Peppermill’s sportsbook is one of the first of what is expected to become a new generation of betting parlors to come out of the gate in the wake of the newly liberalized regulations around sports wagering. Will audio, video and lighting be a key to their success, as entertainment moves deeper into an immersive and engaging environment? Odds are, they will. In fact, you can probably bet on it.

EQUIPMENT

65 Behringer MicroAMP HA400 4-channel headphone amps
4 BrightSign XD1034 expanded I/O players
330 Cat6 patch cables (various lengths)
2 Crestron C3IR-8 3-Series control cards – 8 IR ports
1 Crestron CEN-CI3-3 3-Series card interface – 3 slots
2 Crestron CP3 3-Series control systems
61 Crestron DGE-100 digital graphics engines
10 Crestron DMF-CI-8 DigitalMedia card chassis – 8 slots
103 Crestron DM-NVX-350 DigitalMedia 4K60 4:4:4 HDR network AV encoders/decoders
78 Crestron DM-NVX-350C DigitalMedia 4K60 4:4:4 HDR network AV encoder/decoder cards
1 Crestron DM-XIO-DIR-ENT DigitalMedia XiO Director – virtual switching appliance, enterprise version
3 Crestron HD-DA2-4K-E 1-to-2 4K HDMI distribution amps
18 Crestron HD-WP-4K-401-C 4K multi-window video processors w/HDBaseT and HDMI outputs
1 Crestron TSD-2220-B 21.5″ HD touchscreen display (black)

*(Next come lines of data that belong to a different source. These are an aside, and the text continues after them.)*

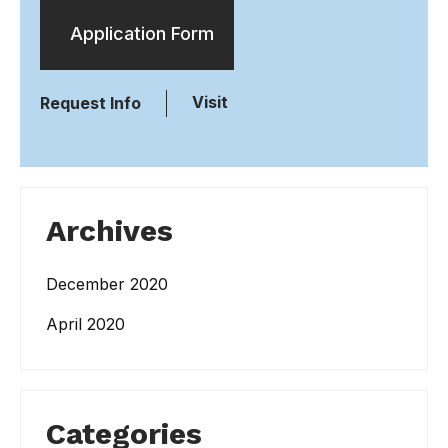
Application Form
Visit
Request Info
Archives
December 2020
April 2020
Categories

2 Crestron TSW-1060-B-S 10.1″ touchscreens (black, smooth)
1 Crestron TSW-1060-RMK-2 rackmount kit for TSW-1060-B-S
1 Crestron TSW-1060-TTK-B-S tabletop kit for TSW-1060-B-S
470 HDMI cables (various lengths)
2 HON HP3262 Metro Classic double pedestal desks
3 Middle Atlantic MRK Series gangable racks (plus 4 existing racks)
8 Middle Atlantic PD-2415SC-NS slim power strips, 24 outlet, 15A
4 Middle Atlantic VRS vertical rackmount systems
2 Premier Mounts AM300-B swingout arms
433 Samsung IF025H fine-pitch indoor direct-view LED cabinets
1 Samsung PM32F 32″ class full-HD commercial smart LED TV
5 Samsung SNOW-1703U ultra-HD S-Box signage players
2 Samsung UD46E-A 46″ direct-lit LED videowall displays for business
2 Samsung UN85JU7100FXZA 85″ class JU7100 4K ultra-HD smart TVs
1 Trans-Lux 1×34′ curved 6mm LED ticker
12 Tripp Lite B126-1A1 HDMI-over-Cat5/6 active extender kits, box-style transmitters and receivers for video and audio
List is edited from information supplied by KniTec Inc. and Peppermill Resorts.